What is needed:
All lines in the entries below that hold "Validator" make up the answer.

Start of Block

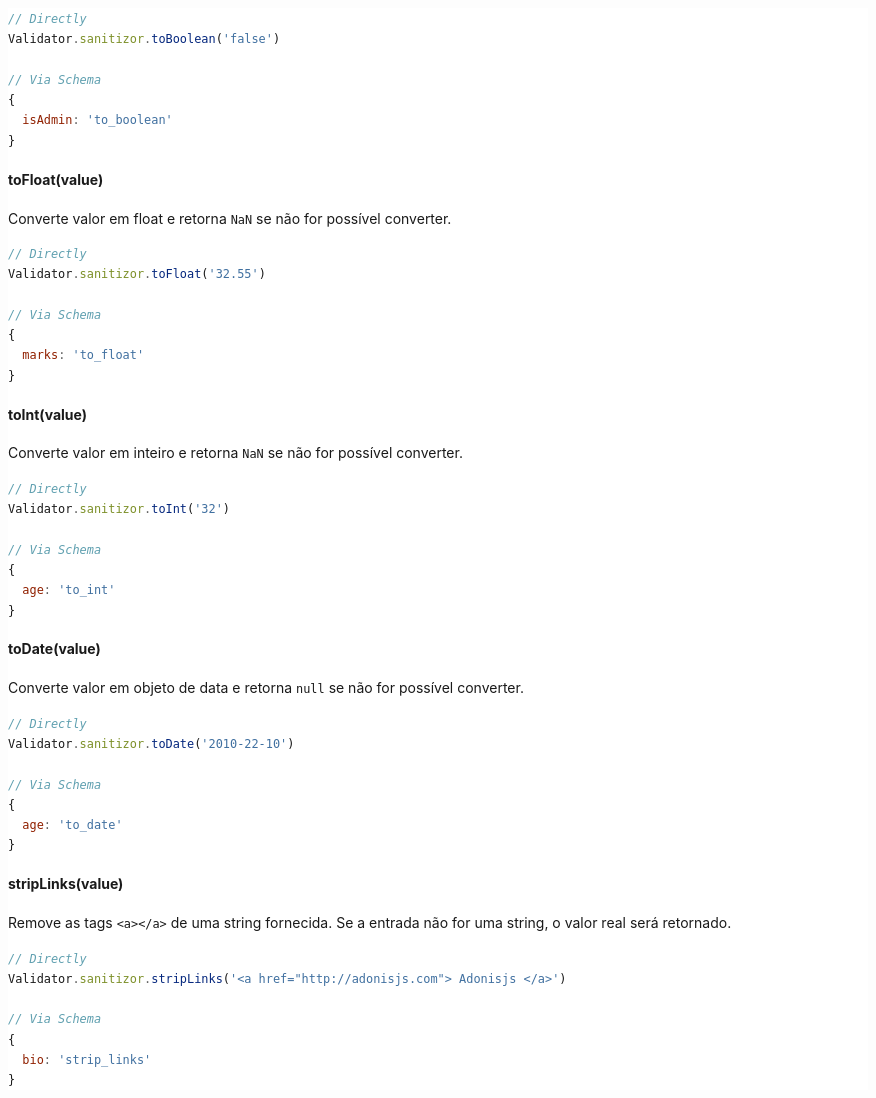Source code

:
 ```js
// Directly
Validator.sanitizor.toBoolean('false')

// Via Schema
{
  isAdmin: 'to_boolean'
}
```

#### toFloat(value)
Converte valor em float e retorna `NaN` se não for possível converter.

```js
// Directly
Validator.sanitizor.toFloat('32.55')

// Via Schema
{
  marks: 'to_float'
}
```

#### toInt(value)
Converte valor em inteiro e retorna `NaN` se não for possível converter.

```js
// Directly
Validator.sanitizor.toInt('32')

// Via Schema
{
  age: 'to_int'
}
```

#### toDate(value)
Converte valor em objeto de data e retorna `null` se não for possível converter.

```js
// Directly
Validator.sanitizor.toDate('2010-22-10')

// Via Schema
{
  age: 'to_date'
}
```

#### stripLinks(value)
Remove as tags `<a></a>` de uma string fornecida. Se a entrada não for uma string, o valor real será retornado.

```js
// Directly
Validator.sanitizor.stripLinks('<a href="http://adonisjs.com"> Adonisjs </a>')

// Via Schema
{
  bio: 'strip_links'
}
```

End of Block

Answer for this exercise:
Validator.sanitizor.toBoolean('false')
Validator.sanitizor.toFloat('32.55')
Validator.sanitizor.toInt('32')
Validator.sanitizor.toDate('2010-22-10')
Validator.sanitizor.stripLinks('<a href="http://adonisjs.com"> Adonisjs </a>')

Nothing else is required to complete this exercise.